Figure 3. The situation in 2009. It would have been appropriate to have the possibility curve shift upwards due to (1) the touch user interface and (2) the application ecosystems. These two innovations have greatly increased the positioning opportunities. However, in the figure, I have decided not to change the shape of the possibility frontier.



2012

Apple has grown into a mainstream company. Samsung has overtaken the leading position in the market place. Nokia is falling sharply because they refused to adopt Android OS. Nokia has further announced that they will stop development of Symbian OS and instead move to Windows OS. This isn't helping, at least not until the first Windows phone is introduced.

RIM is falling sharply due to competition from Apple's iOS and Android OS.

LG keeps hanging in there, but is struggling in the new competitive environment. HTC is increasing their market share, but from a very low level. Sony (Ericsson no longer a partner) and Motorola (now owned by Google, and in 2014 bought by Lenovo) keep losing market share quickly.

A number of Chinese (four with >1% of world market) and Indian companies (three with >1% of world market). So far these companies are mainly focusing on the China and India markets respectively. In addition to China, ZTE and Huawei have around 1% each of the European market in 2012. The Indian companies are only focusing on the Indian market. All Chinese companies have 36% of the Chinese market and all Indian companies have 21% of the Indian market.


Figure 4. The situation in 2012. The Japanese, Chinese, and Indian companies have been put together in clusters due to lack of detailed positioning information.

The future

At the moment nothing is seriously threatening Apple and Samsung. Apple has a clearly differentiated strategy. Samsung is potentially more vulnerable due to the lack of a unique operating system.

Nokia has fallen like a rock after the announcement that they would stop developing Symbian and only develop Windows phones. Clearly the new owner, Microsoft, would like to see Nokia with a uniqueness strategy. competing with Apple and Samsung. Given that there are already two major operating systems, it is unclear whether Microsoft/Nokia will survive in its current format. Research on network economics would strongly predict that a third OS would fail. However, Microsoft has huge pockets.

LG seems to have the best chance of taking the second position using the Android OS. Both Sony and Motorola have lost a lot of market share and it is doubtful whether they can stage a comeback. At least Sony is developing high-quality phones. Motorola has largely given up the world outside the US. However this will change with the acquisition of Motorola by Lenovo.

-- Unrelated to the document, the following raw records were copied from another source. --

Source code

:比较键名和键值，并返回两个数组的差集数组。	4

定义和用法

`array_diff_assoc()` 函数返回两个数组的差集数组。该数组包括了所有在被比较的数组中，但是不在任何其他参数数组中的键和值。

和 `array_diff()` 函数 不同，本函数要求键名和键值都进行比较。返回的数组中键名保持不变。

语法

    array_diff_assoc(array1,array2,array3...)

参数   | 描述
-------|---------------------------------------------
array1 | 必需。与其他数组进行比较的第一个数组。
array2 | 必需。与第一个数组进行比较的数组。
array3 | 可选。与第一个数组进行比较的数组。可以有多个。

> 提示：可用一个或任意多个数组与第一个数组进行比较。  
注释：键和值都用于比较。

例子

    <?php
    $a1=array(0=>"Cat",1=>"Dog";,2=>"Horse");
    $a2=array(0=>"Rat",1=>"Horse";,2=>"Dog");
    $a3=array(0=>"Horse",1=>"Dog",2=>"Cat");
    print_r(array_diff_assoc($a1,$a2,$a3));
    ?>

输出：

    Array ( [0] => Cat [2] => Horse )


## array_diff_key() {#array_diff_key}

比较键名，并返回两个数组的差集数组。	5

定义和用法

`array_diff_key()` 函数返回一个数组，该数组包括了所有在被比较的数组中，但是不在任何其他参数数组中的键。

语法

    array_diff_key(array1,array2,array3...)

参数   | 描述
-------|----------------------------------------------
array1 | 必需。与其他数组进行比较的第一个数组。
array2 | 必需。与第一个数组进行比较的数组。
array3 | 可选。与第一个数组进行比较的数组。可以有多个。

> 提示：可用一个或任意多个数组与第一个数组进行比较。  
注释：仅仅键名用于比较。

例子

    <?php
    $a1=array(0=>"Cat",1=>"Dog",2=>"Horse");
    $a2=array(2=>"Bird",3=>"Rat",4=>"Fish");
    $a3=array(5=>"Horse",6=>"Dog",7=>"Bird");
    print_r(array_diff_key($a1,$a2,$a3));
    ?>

The most interesting aspect of the 2012 environment is that four Chinese and three Indian companies have a world-wide market share above 1%. In the coming years, we will see many of these companies venturing abroad. Lenovo has already done so in early 2014 by acquiring Google's Motorola, Huawei and ZTE through organic growth. Some are likely to pursue worldwide low cost strategies once technology has stabilised (mainly battery performance.)